Visita a la frutería para abastecer la despensa. Tras un primer repaso a las ofertas y al género disponible, pronto reparo en las naranjas, de tamaño considerable, con el kilo a noventa y nueve céntimos.
Cojo una bolsa grande y selecciono las que me voy a llevar; mientras lo hago me viene un recuerdo a la mente, de una frutería que visitaba a diario en los días más duros de la pandemia, cuando salir a la calle sólo estaba permitido para pasear a las mascotas, ir a la farmacia o al supermercado o para tirar la basura.
En aquellos días cogí el hábito de desayunar con zumo de naranja natural exprimido, algo que nunca antes había hecho en mi vida. Tal vez por la confianza en que mejorando la ingesta de vitamina C, mi organismo y mi sistema inmunológico se reforzarían. Quién sabe cuántos kilos de naranjas compré, todos procedentes del mismo local, sin recordar si quiera cual pudiera ser su procedencia, si Valencia, Murcia o Marruecos.
Con mi bolsa de nailon en ristre, sin olvidar mi mascarilla, con los guantes de plástico pertinentemente suministrados por la tienda, seleccionaba cuidadosamente cada una de las naranjas que me llevaría conmigo, alargando la recolecta a conciencia, exprimiendo cada minuto de más que pudiera estar fuera de las cuatro paredes del salón de mi casa.
Hoy hago el mismo gesto, pero ni la cadencia ni el protocolo de selección del producto obedecen a las mismas circunstancias. Cada cosa que se hace tiene unas razones, un porqué. Sin el mismo transfondo, la compra vuelve a ser un trámite hecho a la carrera, minimizando los tiempos.
Pago y salgo con mi bolsa de nailon y vuelvo a casa con prisa, nada que ver a como era entonces.

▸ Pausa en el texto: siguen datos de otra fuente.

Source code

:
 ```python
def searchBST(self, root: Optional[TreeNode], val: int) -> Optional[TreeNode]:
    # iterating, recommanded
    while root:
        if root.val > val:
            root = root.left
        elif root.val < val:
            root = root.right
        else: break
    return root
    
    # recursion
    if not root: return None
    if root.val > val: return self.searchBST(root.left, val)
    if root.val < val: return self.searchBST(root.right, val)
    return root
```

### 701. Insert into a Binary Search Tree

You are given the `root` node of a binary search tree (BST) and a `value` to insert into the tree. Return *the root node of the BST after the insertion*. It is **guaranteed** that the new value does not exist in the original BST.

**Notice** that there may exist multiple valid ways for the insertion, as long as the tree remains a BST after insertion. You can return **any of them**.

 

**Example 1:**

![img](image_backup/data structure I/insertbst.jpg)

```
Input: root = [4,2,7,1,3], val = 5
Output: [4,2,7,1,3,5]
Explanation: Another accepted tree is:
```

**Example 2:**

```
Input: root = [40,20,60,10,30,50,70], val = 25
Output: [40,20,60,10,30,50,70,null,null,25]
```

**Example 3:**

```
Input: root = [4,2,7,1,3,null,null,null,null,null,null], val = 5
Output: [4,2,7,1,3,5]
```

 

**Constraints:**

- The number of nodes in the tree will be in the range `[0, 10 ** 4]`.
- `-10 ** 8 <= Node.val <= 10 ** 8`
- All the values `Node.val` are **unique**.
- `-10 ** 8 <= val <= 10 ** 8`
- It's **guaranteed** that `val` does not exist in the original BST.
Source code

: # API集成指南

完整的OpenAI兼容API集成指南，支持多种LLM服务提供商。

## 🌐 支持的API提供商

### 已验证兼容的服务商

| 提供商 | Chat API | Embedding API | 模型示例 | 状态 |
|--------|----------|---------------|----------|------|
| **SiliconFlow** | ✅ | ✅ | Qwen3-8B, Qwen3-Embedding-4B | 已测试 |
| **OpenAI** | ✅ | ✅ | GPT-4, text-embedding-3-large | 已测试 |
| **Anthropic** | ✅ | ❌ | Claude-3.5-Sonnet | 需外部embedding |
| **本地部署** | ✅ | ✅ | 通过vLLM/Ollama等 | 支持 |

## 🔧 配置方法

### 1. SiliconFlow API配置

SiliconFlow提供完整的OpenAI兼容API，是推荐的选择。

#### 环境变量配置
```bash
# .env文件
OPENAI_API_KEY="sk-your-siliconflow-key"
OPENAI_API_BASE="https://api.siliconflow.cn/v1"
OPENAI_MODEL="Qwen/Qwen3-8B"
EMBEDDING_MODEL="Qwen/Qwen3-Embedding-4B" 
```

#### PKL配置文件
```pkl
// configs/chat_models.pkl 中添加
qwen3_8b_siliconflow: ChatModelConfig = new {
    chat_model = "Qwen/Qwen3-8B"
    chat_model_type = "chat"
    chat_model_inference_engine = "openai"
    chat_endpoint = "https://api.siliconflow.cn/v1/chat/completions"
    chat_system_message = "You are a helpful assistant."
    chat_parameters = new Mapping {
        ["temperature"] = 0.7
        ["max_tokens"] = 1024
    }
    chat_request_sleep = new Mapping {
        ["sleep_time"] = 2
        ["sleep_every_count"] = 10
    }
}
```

Mientras camino, mi mente no deja de pensar en esas visitas a la tienda de barrio regentada por un chico latino, hechas con premura, pero con calma, caminando por unas calles desiertas pobladas de balcones y ventanas con observadores que mataban el rato mirando árboles, bancos y coches aparcados a ambos lados de una vieja vía asfaltada por la que no pasaba nadie.